## Required work
Go through the records and extract every line with the word "must".

Extracted records
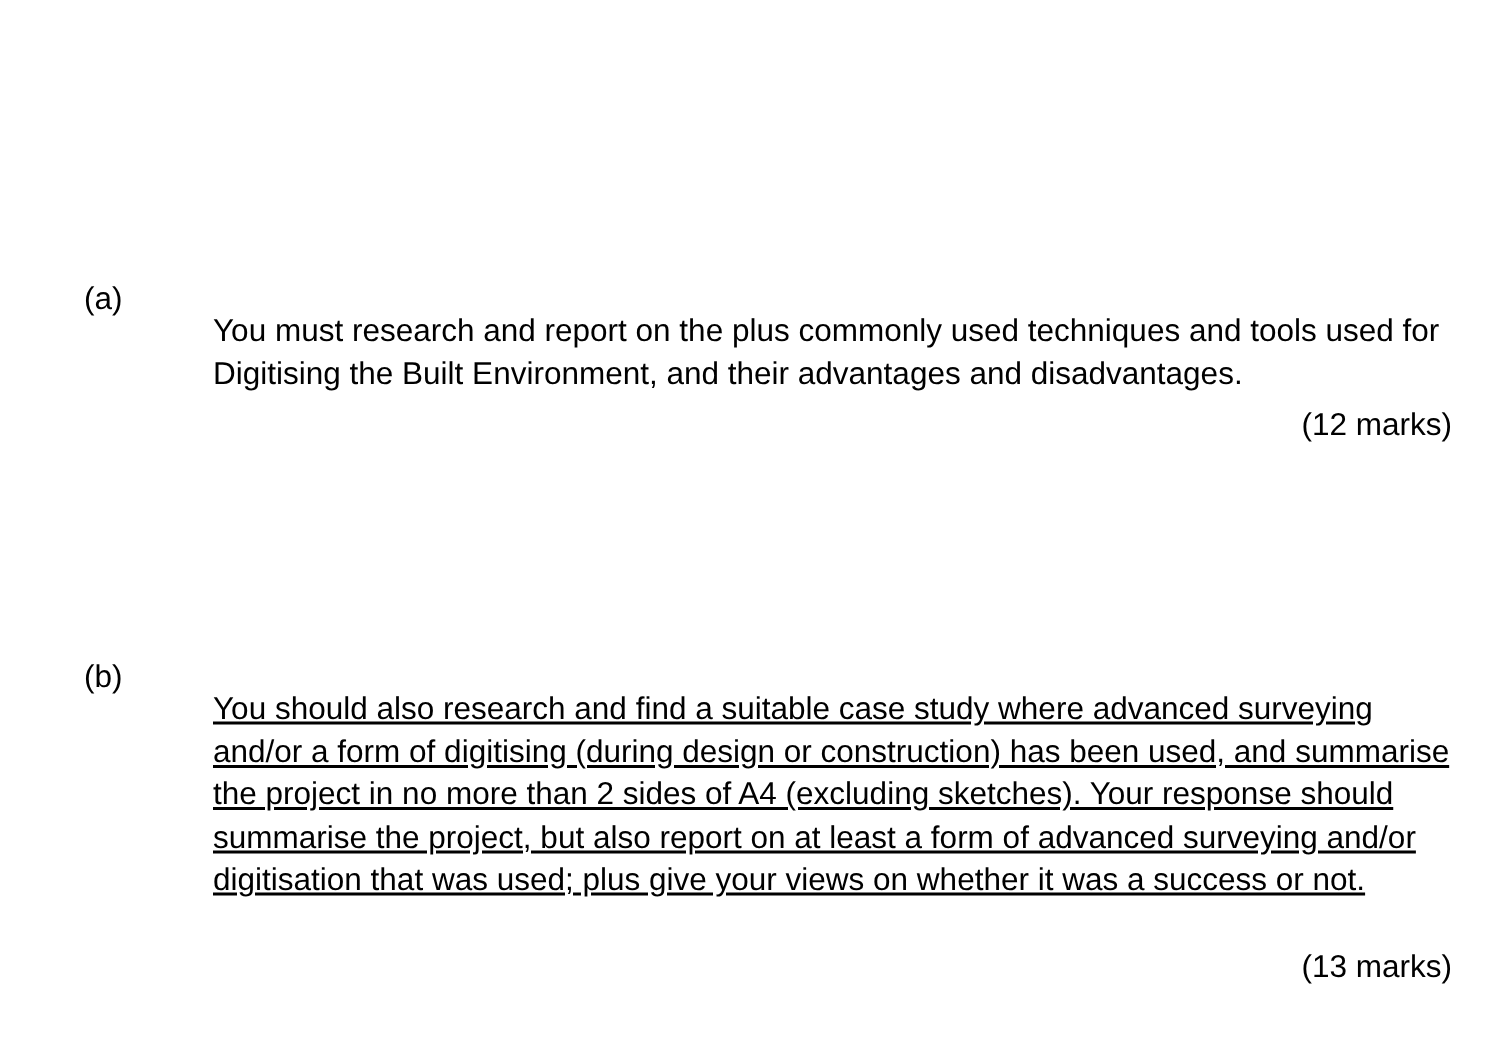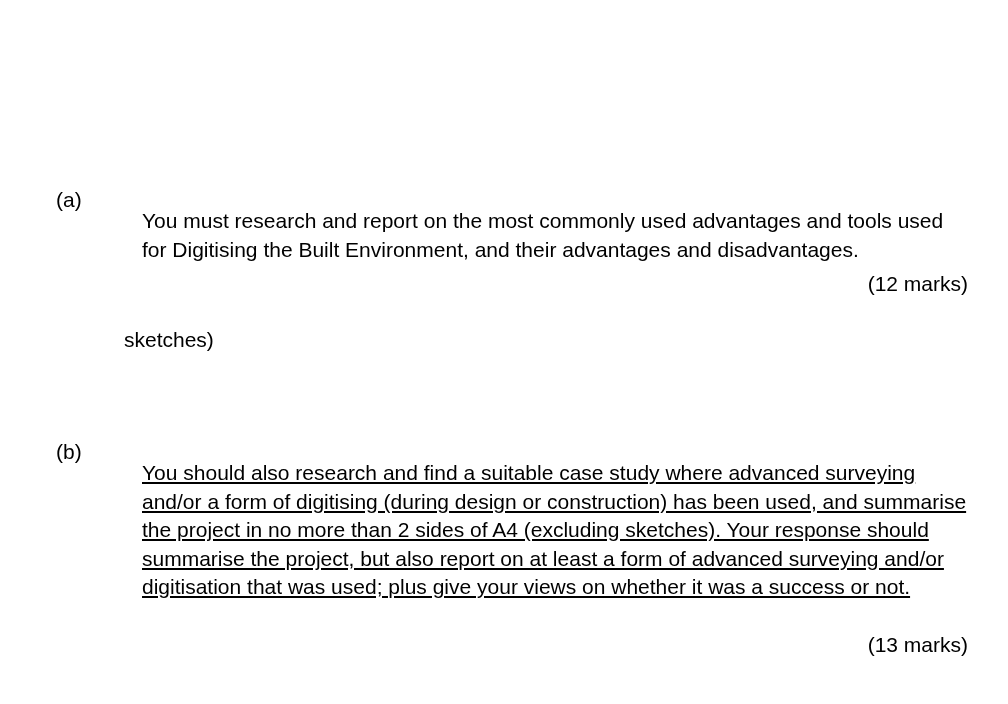--- a/index.html
+++ b/index.html
@@ -103,27 +103,26 @@
   }
 </style>
 </head>
 <body>
 
 <div class="page">
 
 
   <div class="qblock" id="question-a">
     <span class="qlabel body-text">(a)</span>
-    <p class="qbody body-text">You must research and report on the most commonly used advantages and tools used for Digitising the Built Environment, and their advantages and disadvantages.</p>
+    <p class="qbody body-text">You must research and report on the plus commonly used techniques and tools used for Digitising the Built Environment, and their advantages and disadvantages.</p>
   </div>
 
   <div class="marks" id="marks-a">(12 marks)</div>
 
   <div class="note body-text">
-    <span class="note-line-2">sketches)</span>
   </div>
 
   <div class="qblock" id="question-b">
     <span class="qlabel body-text">(b)</span>
     <p class="qbody body-text">You should also research and find a suitable case study where advanced surveying and/or a form of digitising (during design or construction) has been used, and summarise the project in no more than 2 sides of A4 (excluding sketches). Your response should summarise the project, but also report on at least a form of advanced surveying and/or digitisation that was used; plus give your views on whether it was a success or not.</p>
   </div>
 
   <div class="marks" id="marks-b">(13 marks)</div>
 
 </div>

## Answer
-    <p class="qbody body-text">You must research and report on the most commonly used advantages and tools used for Digitising the Built Environment, and their advantages and disadvantages.</p>
+    <p class="qbody body-text">You must research and report on the plus commonly used techniques and tools used for Digitising the Built Environment, and their advantages and disadvantages.</p>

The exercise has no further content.